Here's a piece referred to in that letter that I may also have imagined.
Black Physicians' Experience with Race: Should We Be Surprised?
Joseph R. Betancourt, MD, MPH, and Andrea E. Reid, MD, MPH
2 January 2007 | Volume 146 Issue 1 | Pages 68-69
Surveys done over the past 3 years show that minorities have drastically different perspectives on race and race relations in the United States than their white counterparts (1). For instance, African Americans are more likely than whites to feel personally discriminated against in public life and at their place of employment, less likely to feel that they have equal job opportunities, and less likely to feel that race relations in the United States are "somewhat good" or "very good." Even as ground is broken in our nation's capital for the new Martin Luther King Jr. memorial, African Americans are less likely than whites to feel that the United States is making significant progress toward achieving King's dream of racial equality.

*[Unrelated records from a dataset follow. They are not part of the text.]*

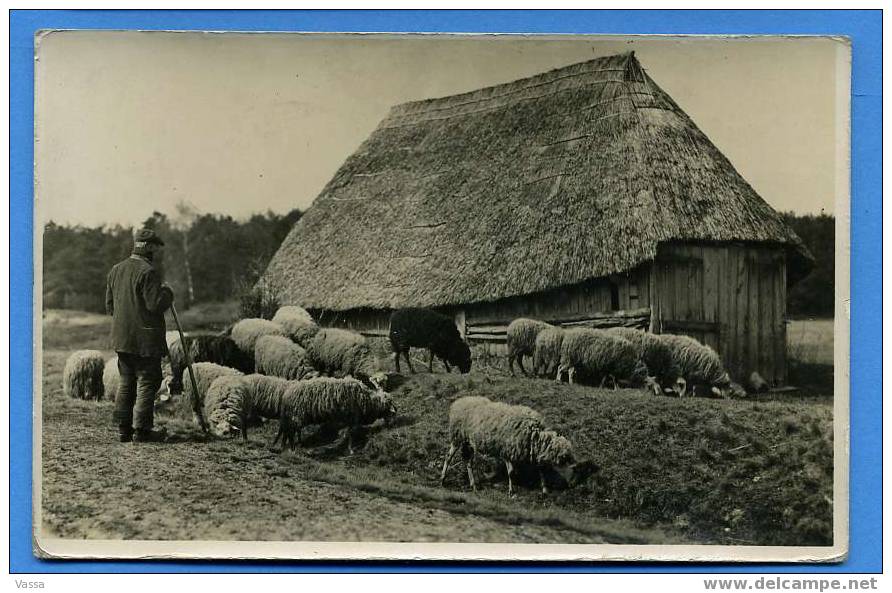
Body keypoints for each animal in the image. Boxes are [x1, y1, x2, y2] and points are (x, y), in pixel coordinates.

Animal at [440, 398, 580, 494]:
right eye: (570, 466)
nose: (573, 485)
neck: (535, 434)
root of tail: (459, 402)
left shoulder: (531, 452)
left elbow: (541, 471)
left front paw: (544, 489)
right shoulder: (507, 451)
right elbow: (511, 473)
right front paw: (511, 491)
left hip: (468, 442)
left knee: (469, 462)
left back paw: (473, 485)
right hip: (457, 437)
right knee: (448, 457)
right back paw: (442, 479)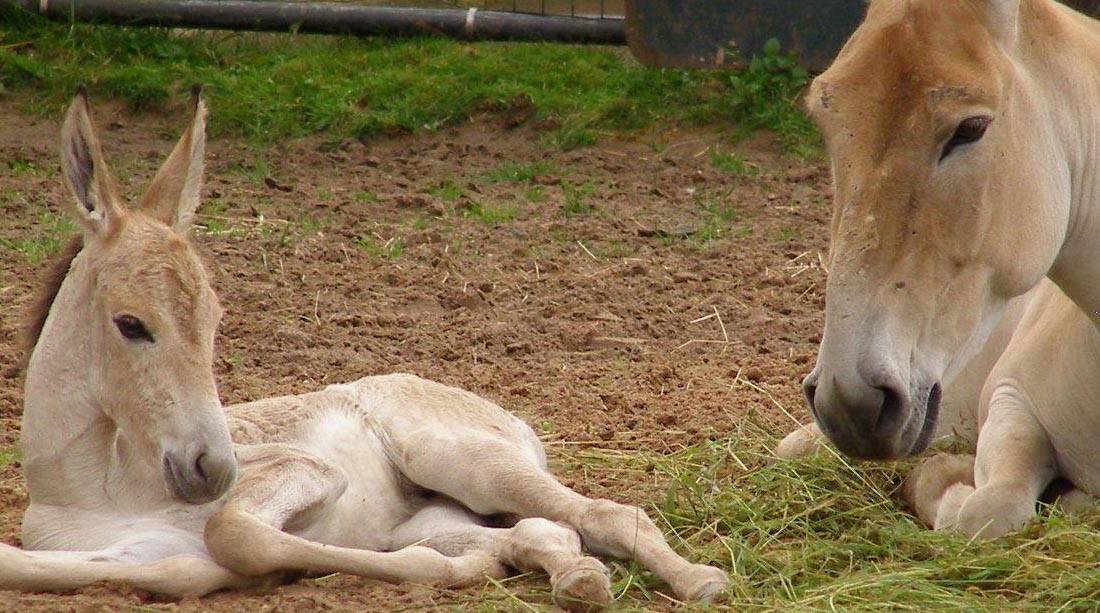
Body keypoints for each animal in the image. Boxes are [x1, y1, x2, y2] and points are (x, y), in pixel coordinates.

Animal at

In this issue of Annals, Nunez-Smith and colleagues (2) present the findings of a small qualitative study that explored how physicians of African descent experience race in the workplace. ... These findings are extremely disappointing and discouraging; however, since they mirror many of the perspectives on race reported by African Americans in society, should we be surprised? We don't think so.
A recent Institute of Medicine (IOM) report titled "In the Nation's Compelling Interest: Achieving Diversity in the Health Care Workforce" (3) highlights that, of the 70.5% of U.S. physicians whose race and ethnicity is known, Hispanics account for 3.5%, African Americans 2.6%, and American Indian and Alaska Natives fewer than 0.5%. ...
Several studies corroborate the corrosive effect of race in the health care workplace (4, 5). Minority faculty, especially African-American faculty, are much less likely than white faculty to hold senior academic rank, even when the data are controlled for self-reported numbers of publications, research grants, and years of service (6); have lower career satisfaction (4, 5, 7); perceive ethnically and racially based disparities in recruitment for training and faculty appointments (8); experience subtle manifestations of bias in the promotion process; and face structural barriers to academic success and professional satisfaction (5,
. Therefore, we should not be surprised that a group that still experiences discrimination in society, is underrepresented and disempowered in medicine, and has negative race-related experiences in the health care workplace would provide the perspectives described by Nunez-Smith and her colleagues. Another influential IOM report, "Unequal Treatment: Confronting Racial and Ethnic Disparities in Health Care" (9), found no direct evidence of racial profiling in medicine; however, given the persistent evidence of discrimination in our society, it would be naive to think that physicians were incapable of racial prejudice—or at least racial stereotyping—toward their minority patients and professional peers. Both prejudice (the conscious, knowledgeable prejudgment of individuals) and stereotyping (the subconscious process of applying beliefs and expectations about a group to any individual from that group) may lead to disparate treatment. Negative beliefs and expectations about minorities may be subconsciously "learned" from negative images and portrayals in the media or from the entertainment industry. Although there are probably multiple factors that explain the key findings of this study, we have ample reason for concern that prejudice and stereotyping are playing a role. ...
Where do we go from here? Unfortunately, some of the themes identified in the Nunez-Smith study reflect a society where race matters; they are not amenable to simple policy or practice changes. Physicians of color will always be "aware" of their race and know that race-related experiences may shape their interpersonal interactions. However, the perception of these physicians and physicians-in-training (10) that race-related experiences define their institutional climate—that they feel invisible and isolated, lack supportive mentors, feel "cast" when asked to perform certain activities, and are held to higher performance standards than their peers (2, 10)—remains troubling. It is also troubling that these physicians view the health care workplace as silent on issues of race; that issues of race are not openly discussed and policies against discrimination are not discussed, monitored, or enforced; and when faced with difficult situations, they must have a "thick skin." These experiences, which take a personal and professional toll, may be amenable to intervention.
For health care organizations that are truly committed to excellence and equality, several take-home points emerge from this research. First, these organizations should openly acknowledge that race matters as much in the health care workplace as it does in society. Open and honest dialogue, understanding, transparency, and partnership should trump defensiveness and denial when it comes to identifying and addressing the issues raised here. Leaders should create forums and venues for frank, confidential discussions with minority faculty about their experiences in the health care workplace. By unearthing issues that might otherwise fly under the radar, these discussions may serve as a catalyst for change. ...
Nunez-Smith and colleagues' provocative research shows that race matters in the health care workplace, just as it does in all aspects of society. We hope that leaders in the health care workplace are surprised enough by these findings to take tangible steps to ensure that all minority physicians feel respected, valued, and empowered.